Australia, New Zealand and the United Kingdom used registration lists for confiscation — euphemistically called a “buy back,” even though the government never owned the guns. Such confiscation has been praised by many American gun-control advocates. Several months ago, Virginia Gov. Northam proposed confiscating so-called “assault weapons.”

While confiscation was not enacted in Virginia, it has been in New York City and California, where all guns are registered. Some confiscations are slow motion, allowing current owners to keep their arms until they die, but not to pass them on to their heirs. This is what Colorado does with magazines and New York City does with what it calls “assault weapons,” such as 6-shot bolt-action rifles.

Every inconvenience possible.

The more people who own firearms, the harder it is to pass anti-gun laws.  Reducing the number of people who possess firearms helps with step one (reduce production), and is necessary in the long run for steps two and three.

New Jersey, Massachusetts, New York City, the United Kingdom and Australia provide the model: First, enact a licensing system. Then, as anti-gun officials make applications arduous, people are discouraged from acquiring their first firearm. Over a generation, the system greatly reduces firearms ownership.
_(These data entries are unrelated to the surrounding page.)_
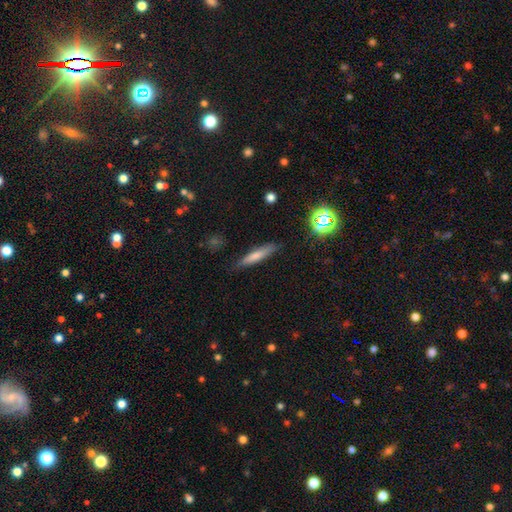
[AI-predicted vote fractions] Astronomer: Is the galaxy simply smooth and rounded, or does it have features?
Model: smooth — 70%.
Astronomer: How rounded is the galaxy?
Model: cigar-shaped — 88%.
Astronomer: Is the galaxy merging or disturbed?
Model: none — 82%.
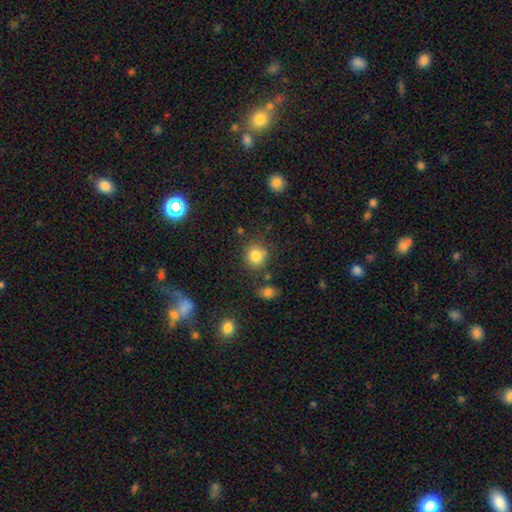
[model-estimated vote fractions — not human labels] smooth_or_featured: smooth (p=0.81) [alt: star or artifact p=0.12]
how_rounded: round (p=0.86) [alt: in between p=0.13]
merging: none (p=0.77) [alt: minor disturbance p=0.13]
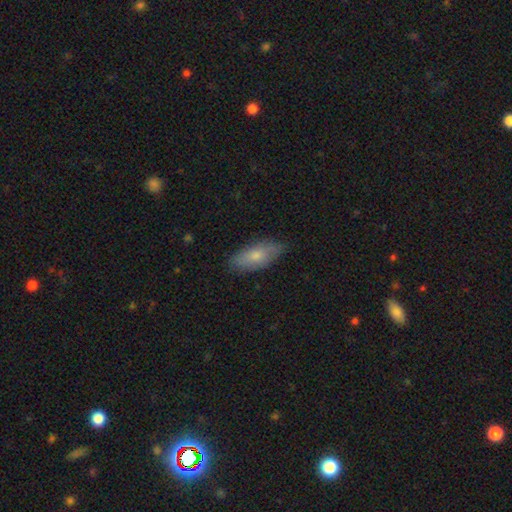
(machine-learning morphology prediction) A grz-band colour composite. It shows a smooth galaxy with no disk features (73%) that is in between round and cigar-shaped (83%). Merging: none (77%).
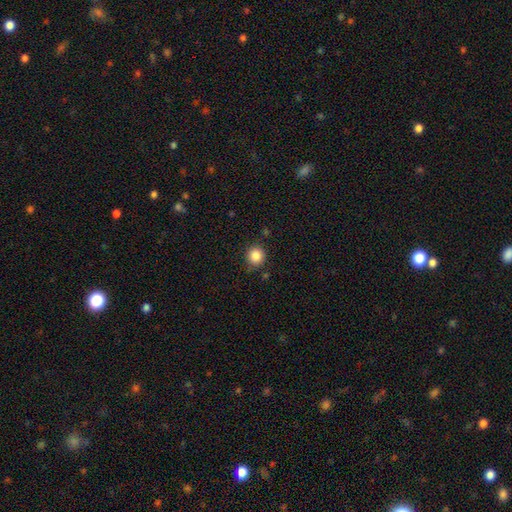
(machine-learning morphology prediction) Smooth or featured: smooth — 85% (star or artifact — 10%)
How rounded: round — 89% (in between — 10%)
Merging: none — 85% (minor disturbance — 10%)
Another approach is the 2018 Bloomberg law passed in Washington state. If you own a Winchester Model 1903 rifle, which uses low-power .22 caliber ammunition and has a maximum capacity of 10 rounds, you supposedly have a “semiautomatic assault rifle.” You must waive your medical privacy and pay special fees, which fund a bureaucracy to inspect your medical records at least once a year. Naturally, many people will forego firearm acquisition rather than surrender medical privacy. Which is the point of the law.

Waiting periods that require two trips to a store to buy a single gun might not matter to someone who resides near the Cabela’s in Thornton. But for the busy rancher or farmer who lives hours away from a gun store, the additional burden is high enough to make firearms acquisition impossible, especially during peak periods.

Alternatively, California’s badly-administered new laws for background checks on ammunition is making ammunition purchases impossible for many lawful buyers.

Maximizing harassment of law-abiding gun owners is a feature, not a bug, of gun control. The fewer gun owners, the easier to constrict the remnant of clingers.

David Kopel, a constitutional lawyer and author of numerous books, is an adjunct professor of advanced constitutional law at Denver University’s Sturm College of Law and research director of the Independence Institute in Denver.